REQUIRED ACTION: Starting at the top of the records below and ending with the line that contains "Films generate income from several revenue", print each line exactly as written, skipping the pictures.

DATA:
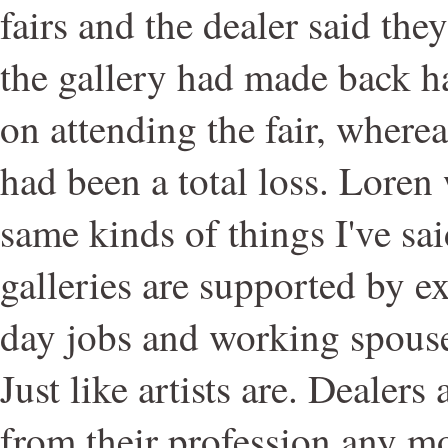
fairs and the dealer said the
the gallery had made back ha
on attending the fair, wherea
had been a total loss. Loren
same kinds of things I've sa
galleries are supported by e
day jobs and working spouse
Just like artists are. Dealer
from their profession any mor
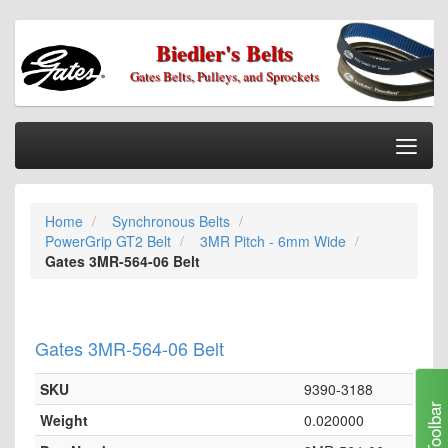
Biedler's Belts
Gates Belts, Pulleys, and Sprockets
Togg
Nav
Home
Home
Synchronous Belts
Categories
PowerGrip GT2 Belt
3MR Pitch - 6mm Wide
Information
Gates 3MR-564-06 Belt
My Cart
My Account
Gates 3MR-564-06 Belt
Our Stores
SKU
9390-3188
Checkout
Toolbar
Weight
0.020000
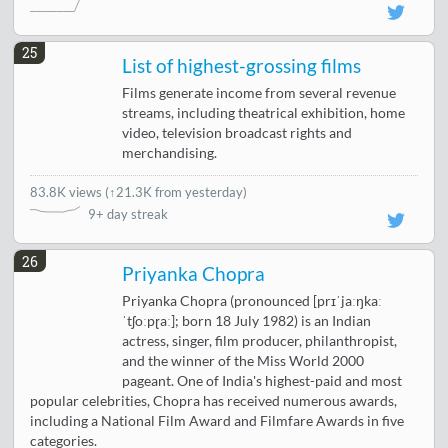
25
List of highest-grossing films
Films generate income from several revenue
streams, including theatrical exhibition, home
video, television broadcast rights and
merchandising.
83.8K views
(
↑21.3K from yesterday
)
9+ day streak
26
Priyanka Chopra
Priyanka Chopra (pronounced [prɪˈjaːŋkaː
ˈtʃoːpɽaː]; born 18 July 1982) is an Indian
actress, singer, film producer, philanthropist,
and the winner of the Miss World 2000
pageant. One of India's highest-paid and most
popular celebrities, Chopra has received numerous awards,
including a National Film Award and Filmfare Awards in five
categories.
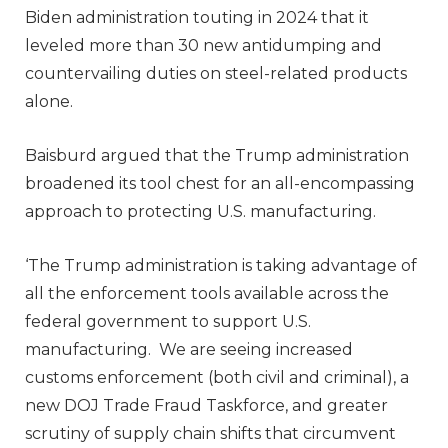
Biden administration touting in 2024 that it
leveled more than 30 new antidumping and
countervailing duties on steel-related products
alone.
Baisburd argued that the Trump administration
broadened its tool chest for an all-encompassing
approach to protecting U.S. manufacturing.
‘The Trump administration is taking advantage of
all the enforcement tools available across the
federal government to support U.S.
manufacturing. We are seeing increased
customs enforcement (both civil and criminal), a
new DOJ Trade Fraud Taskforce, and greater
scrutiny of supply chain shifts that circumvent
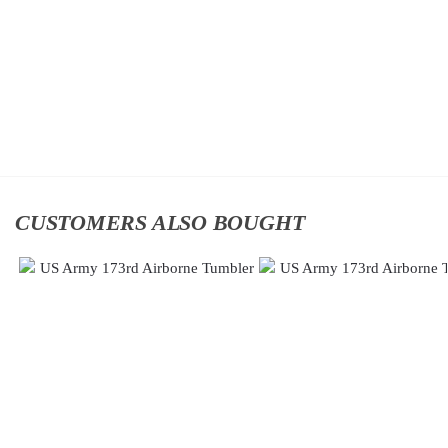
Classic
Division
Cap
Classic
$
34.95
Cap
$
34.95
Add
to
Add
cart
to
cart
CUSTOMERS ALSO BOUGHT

TASK RESPONSE:
fairs and the dealer said the
the gallery had made back ha
on attending the fair, wherea
had been a total loss. Loren
same kinds of things I've sa
galleries are supported by e
day jobs and working spouse
Just like artists are. Dealer
from their profession any mor
Biedler's Belts
Gates Belts, Pulleys, and Sprockets
Togg
Nav
Home
Home
Synchronous Belts
Categories
PowerGrip GT2 Belt
3MR Pitch - 6mm Wide
Information
Gates 3MR-564-06 Belt
My Cart
My Account
Gates 3MR-564-06 Belt
Our Stores
SKU
9390-3188
Checkout
Toolbar
Weight
0.020000
25
List of highest-grossing films
Films generate income from several revenue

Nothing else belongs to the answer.